• WORK INSTRUCTIONS: Except for the pictures, retype the records that follow exactly.

--- START ---

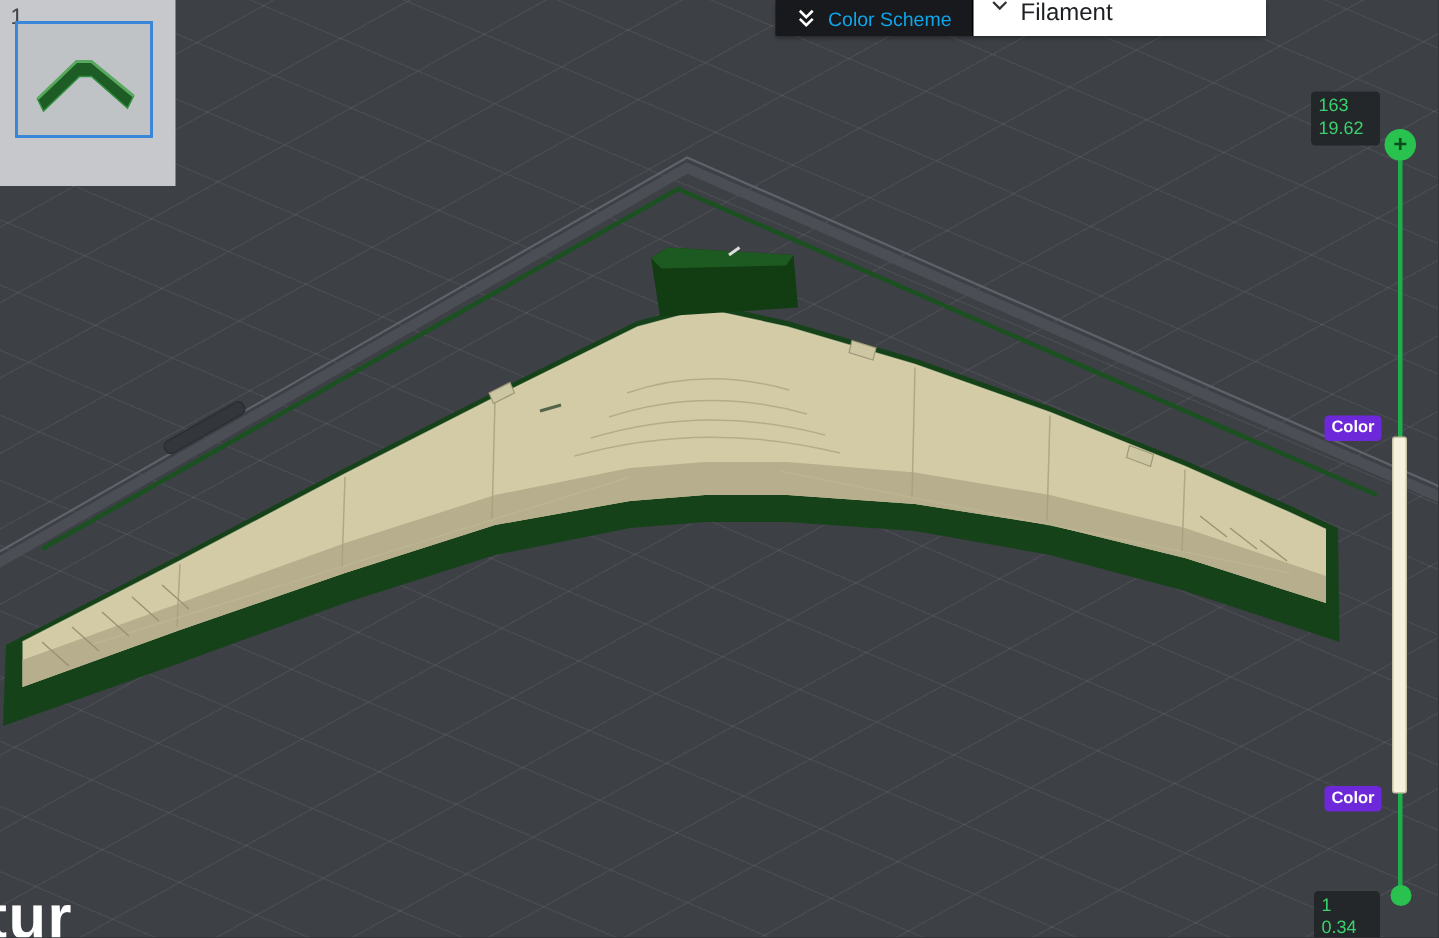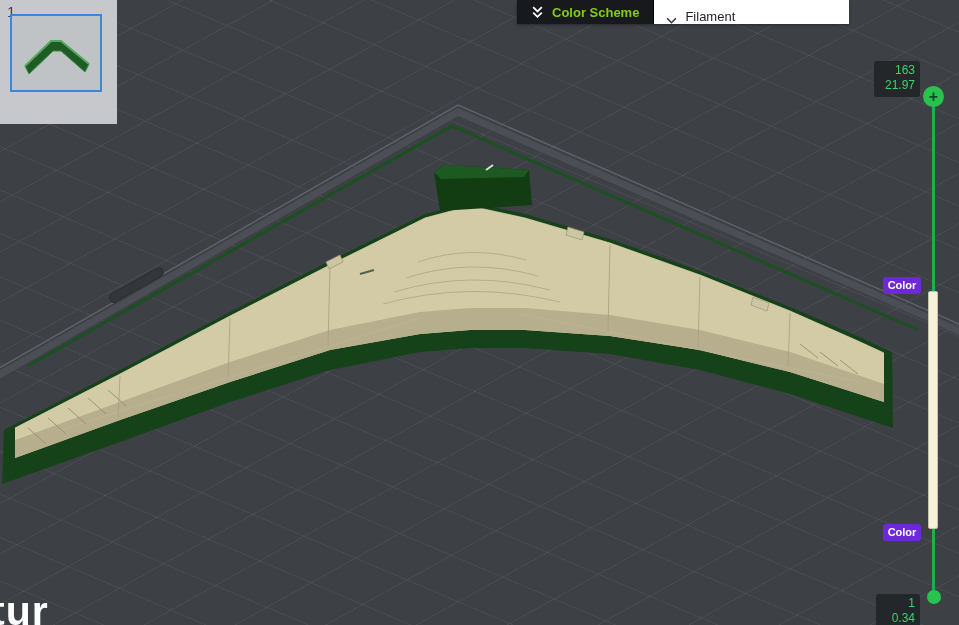--- a/index.html
+++ b/index.html
@@ -23,8 +23,8 @@
   
   .toolbar{position:absolute;left:517px;top:0;height:24px;display:flex;align-items:stretch;
     box-shadow:0 1px 3px rgba(0,0,0,.4);}
-  .toolbar-left{display:flex;align-items:center;gap:8px;background:#17191d;color:#84cc16;
-    padding:0 14px;font-size:13px;font-weight:700;white-space:nowrap;}
+  .toolbar-left{display:flex;align-items:center;gap:8px;background:#17191d;color:#0ea5e9;
+    padding:0 14px;font-size:13px;font-weight:400;white-space:nowrap;}
   .toolbar-right{display:flex;align-items:flex-end;gap:8px;background:#ffffff;color:#1d1f22;
     width:196px;padding:0 12px;font-size:13px;white-space:nowrap;border-left:1px solid #000;}
 

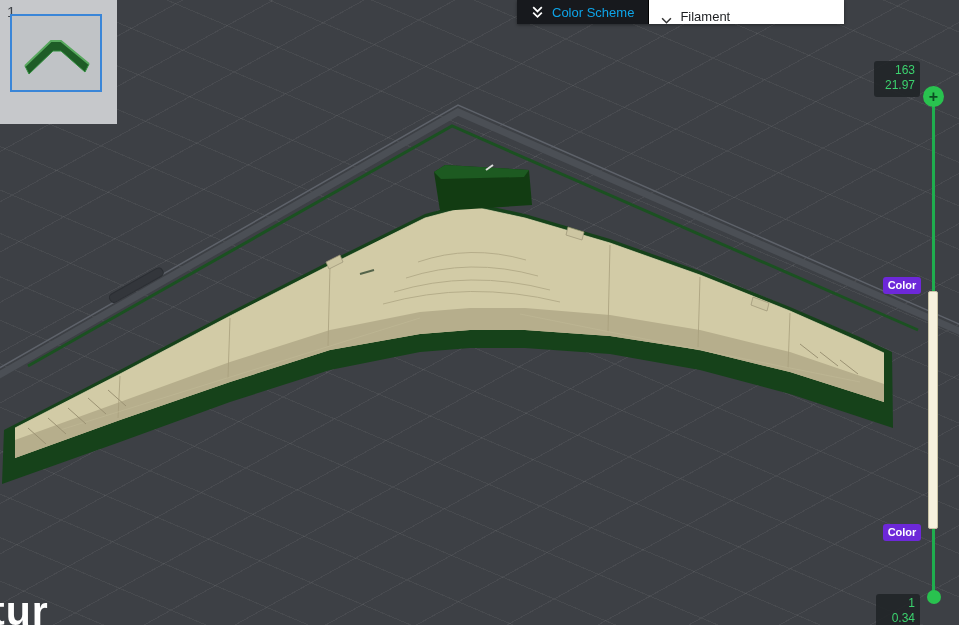--- a/index.html
+++ b/index.html
@@ -25,8 +25,8 @@
     box-shadow:0 1px 3px rgba(0,0,0,.4);}
   .toolbar-left{display:flex;align-items:center;gap:8px;background:#17191d;color:#0ea5e9;
     padding:0 14px;font-size:13px;font-weight:400;white-space:nowrap;}
-  .toolbar-right{display:flex;align-items:flex-end;gap:8px;background:#ffffff;color:#1d1f22;
-    width:196px;padding:0 12px;font-size:13px;white-space:nowrap;border-left:1px solid #000;}
+  .toolbar-right{display:flex;align-items:flex-start;gap:8px;background:#ffffff;color:#1d1f22;
+    width:196px;padding:0 12px;font-size:16px;white-space:nowrap;border-left:1px solid #000;}
 
   
   .slider-line{position:absolute;left:932px;top:97px;width:3px;height:500px;background:#1fae4e;}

--- END ---

• RESPONSE TO THE TASK:
--- a/index.html
+++ b/index.html
@@ -23,8 +23,8 @@
   
   .toolbar{position:absolute;left:517px;top:0;height:24px;display:flex;align-items:stretch;
     box-shadow:0 1px 3px rgba(0,0,0,.4);}
-  .toolbar-left{display:flex;align-items:center;gap:8px;background:#17191d;color:#84cc16;
-    padding:0 14px;font-size:13px;font-weight:700;white-space:nowrap;}
+  .toolbar-left{display:flex;align-items:center;gap:8px;background:#17191d;color:#0ea5e9;
+    padding:0 14px;font-size:13px;font-weight:400;white-space:nowrap;}
   .toolbar-right{display:flex;align-items:flex-end;gap:8px;background:#ffffff;color:#1d1f22;
     width:196px;padding:0 12px;font-size:13px;white-space:nowrap;border-left:1px solid #000;}
 

--- a/index.html
+++ b/index.html
@@ -25,8 +25,8 @@
     box-shadow:0 1px 3px rgba(0,0,0,.4);}
   .toolbar-left{display:flex;align-items:center;gap:8px;background:#17191d;color:#0ea5e9;
     padding:0 14px;font-size:13px;font-weight:400;white-space:nowrap;}
-  .toolbar-right{display:flex;align-items:flex-end;gap:8px;background:#ffffff;color:#1d1f22;
-    width:196px;padding:0 12px;font-size:13px;white-space:nowrap;border-left:1px solid #000;}
+  .toolbar-right{display:flex;align-items:flex-start;gap:8px;background:#ffffff;color:#1d1f22;
+    width:196px;padding:0 12px;font-size:16px;white-space:nowrap;border-left:1px solid #000;}
 
   
   .slider-line{position:absolute;left:932px;top:97px;width:3px;height:500px;background:#1fae4e;}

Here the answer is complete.